Stored records:

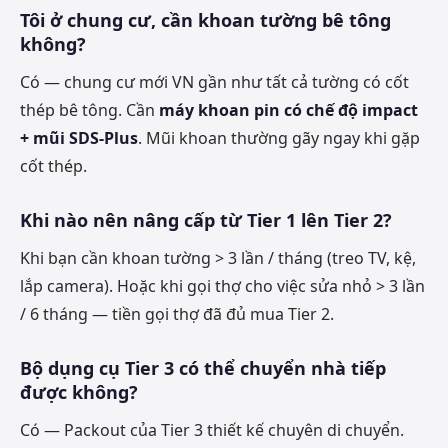
Tôi ở chung cư, cần khoan tường bê tông
không?
Có — chung cư mới VN gần như tất cả tường có cốt
thép bê tông. Cần
máy khoan pin có chế độ impact
+ mũi SDS-Plus
. Mũi khoan thường gãy ngay khi gặp
cốt thép.
Khi nào nên nâng cấp từ Tier 1 lên Tier 2?
Khi bạn cần khoan tường > 3 lần / tháng (treo TV, kệ,
lắp camera). Hoặc khi gọi thợ cho việc sửa nhỏ > 3 lần
/ 6 tháng — tiền gọi thợ đã đủ mua Tier 2.
Bộ dụng cụ Tier 3 có thể chuyển nhà tiếp
được không?
Có — Packout của Tier 3 thiết kế chuyên di chuyển.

- THE TASK
All lines with the word "Tier" are needed; pull them from the entries and copy each.

- RESPONSE TO THIS TASK
Khi nào nên nâng cấp từ Tier 1 lên Tier 2?
/ 6 tháng — tiền gọi thợ đã đủ mua Tier 2.
Bộ dụng cụ Tier 3 có thể chuyển nhà tiếp
Có — Packout của Tier 3 thiết kế chuyên di chuyển.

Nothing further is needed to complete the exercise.